According to a report in Spain’s El Pais newspaper, these arguments are not falling on deaf ears with Madrid and Lisbon expected to escape fines and win extra time to bring their deficits in line.
The debate is far bigger than just Spain and Portugal, but draws an ideological line across Europe between the fiscal hardliners to the north and a easier attitude to big budgets in the south.
Triggering the sanctions process has been the long desire of tough-minded Germany, which was instrumental in giving Brussels the new powers to crack down on overspenders.
The issue is especially sensitive for France, which is widely expected to miss its promise to meet the EU’s budget deficit limit of 3.0 percent of GDP next year after repeatedly failing to do so.
Spain and Portugal have been under the EU’s excessive deficit procedure since 2009 because of recurrent fiscal holes.
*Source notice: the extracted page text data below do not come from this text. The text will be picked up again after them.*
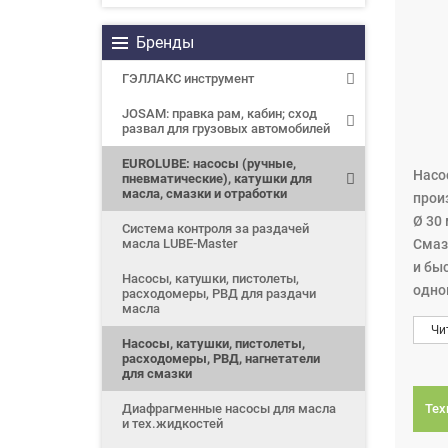
Бренды
ГЭЛЛАКС инструмент
JOSAM: правка рам, кабин; сход
развал для грузовых автомобилей
EUROLUBE: насосы (ручные,
Насос
пневматические), катушки для
масла, смазки и отработки
произ
Ø 30 
Система контроля за раздачей
масла LUBE-Master
Смаз
и бы
Насосы, катушки, пистолеты,
одно
расходомеры, РВД для раздачи
масла
Для 
Чи
насо
Насосы, катушки, пистолеты,
расходомеры, РВД, нагнетатели
совм
для смазки
как 
Эти 
Диафрагменные насосы для масла
Тех
и тех.жидкостей
расп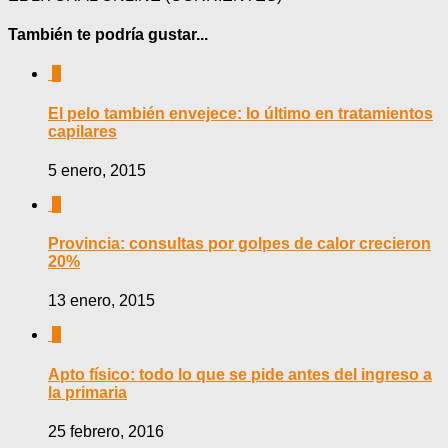
También te podría gustar...
0
El pelo también envejece: lo último en tratamientos
capilares
5 enero, 2015
0
Provincia: consultas por golpes de calor crecieron
20%
13 enero, 2015
0
Apto físico: todo lo que se pide antes del ingreso a
la primaria
25 febrero, 2016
Bailed-out Portugal, long considered a star reformer, sharply cut its budget deficit from close to 10 percent of GDP in 2010 to 4.4 percent last year, but that still overshoots targets.
Spain, while avoiding a eurozone bailout, suffered through six years of recession.
In 2015 it reported a deficit of 5.1 percent of GDP, still way off the target of 4.2 percent set by the Commission and the official limit.